Other witnesses have testified that suspect Frank Pauline Jr.
owned the same type of shirt.



Investigators found the T-shirt near the fishing trail, and in January 1992 they sent it to the FBI lab in Washington, D.C., for analysis.

Yesterday, deputy prosecuting attorney Lincoln Ashida wore protective gloves as he held the heavily stained shirt in front of FBI special agent Audrey Lynch.

Lynch had conducted tests on the shirt shortly after the crime, and through DNA matching, linked the blood on the shirt to Ireland.

Lynch said other items found at the scene were also stained with Ireland's blood. A piece of gauze that had been used to try to stop her bleeding, a child-size black shoe, Ireland's socks and underpants all had blood, Lynch said.

Lynch said she also examined swabs taken from Ireland's body. She said semen was found on some of the swabs, as well as on Ireland's underpants.

But Lynch said the DNA sample from the semen was "insufficient or degraded," and investigators were unable to use it for identification purposes.
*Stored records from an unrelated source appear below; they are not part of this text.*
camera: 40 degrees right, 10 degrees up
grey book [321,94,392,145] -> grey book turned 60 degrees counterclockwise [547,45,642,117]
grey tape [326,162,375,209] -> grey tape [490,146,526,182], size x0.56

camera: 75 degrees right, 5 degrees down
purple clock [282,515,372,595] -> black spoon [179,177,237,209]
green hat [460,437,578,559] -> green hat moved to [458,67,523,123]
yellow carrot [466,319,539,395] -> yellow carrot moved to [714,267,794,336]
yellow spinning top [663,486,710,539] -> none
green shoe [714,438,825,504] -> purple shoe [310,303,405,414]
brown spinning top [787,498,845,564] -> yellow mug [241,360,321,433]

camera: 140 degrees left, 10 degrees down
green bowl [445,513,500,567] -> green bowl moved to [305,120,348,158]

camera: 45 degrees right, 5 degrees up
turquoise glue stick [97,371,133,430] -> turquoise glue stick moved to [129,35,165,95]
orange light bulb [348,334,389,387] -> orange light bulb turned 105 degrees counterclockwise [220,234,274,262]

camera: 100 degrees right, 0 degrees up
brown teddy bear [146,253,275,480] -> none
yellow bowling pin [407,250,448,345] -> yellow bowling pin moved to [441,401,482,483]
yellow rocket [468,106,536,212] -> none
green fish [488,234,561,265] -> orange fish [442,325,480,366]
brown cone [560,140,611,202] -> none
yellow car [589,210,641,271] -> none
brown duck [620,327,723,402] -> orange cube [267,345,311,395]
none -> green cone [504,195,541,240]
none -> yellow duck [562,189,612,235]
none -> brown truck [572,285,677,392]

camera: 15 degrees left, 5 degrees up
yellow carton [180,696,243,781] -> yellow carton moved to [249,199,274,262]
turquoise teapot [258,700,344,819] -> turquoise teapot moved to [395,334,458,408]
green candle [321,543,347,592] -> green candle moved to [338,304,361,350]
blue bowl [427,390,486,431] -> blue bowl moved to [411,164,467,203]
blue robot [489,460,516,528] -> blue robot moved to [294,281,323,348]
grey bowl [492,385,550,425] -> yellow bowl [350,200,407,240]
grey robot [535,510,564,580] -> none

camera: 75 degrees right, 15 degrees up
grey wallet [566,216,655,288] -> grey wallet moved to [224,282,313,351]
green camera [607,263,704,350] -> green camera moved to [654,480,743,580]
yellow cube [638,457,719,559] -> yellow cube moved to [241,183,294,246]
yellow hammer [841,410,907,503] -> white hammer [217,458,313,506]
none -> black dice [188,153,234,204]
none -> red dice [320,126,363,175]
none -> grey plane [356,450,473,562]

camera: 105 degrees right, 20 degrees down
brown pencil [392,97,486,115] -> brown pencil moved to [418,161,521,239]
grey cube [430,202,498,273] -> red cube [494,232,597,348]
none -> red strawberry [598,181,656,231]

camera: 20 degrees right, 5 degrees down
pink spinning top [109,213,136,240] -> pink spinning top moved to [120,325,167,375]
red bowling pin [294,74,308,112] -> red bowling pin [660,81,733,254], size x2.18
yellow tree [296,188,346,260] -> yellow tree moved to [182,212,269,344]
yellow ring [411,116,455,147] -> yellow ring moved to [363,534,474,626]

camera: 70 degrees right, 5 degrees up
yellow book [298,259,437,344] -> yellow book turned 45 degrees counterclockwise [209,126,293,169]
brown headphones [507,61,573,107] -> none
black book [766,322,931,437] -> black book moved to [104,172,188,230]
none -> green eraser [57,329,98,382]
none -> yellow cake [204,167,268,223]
Lynch was to return to the witness stand when the trial resumes today.

Also yesterday, defense attorney Clifford Hunt questioned accident reconstructionist Kenneth Baker, who said that a Volkswagen bug was involved in the crash with Ireland. The defense has argued that either a pickup truck or a van struck Ireland.

The front bumper from a Volks-wagen bug in police custody was carried into the courtroom yesterday. Baker pointed out scratches on the right side of the bumper, and said those scratches could have been caused by a crash with Ireland's bicycle.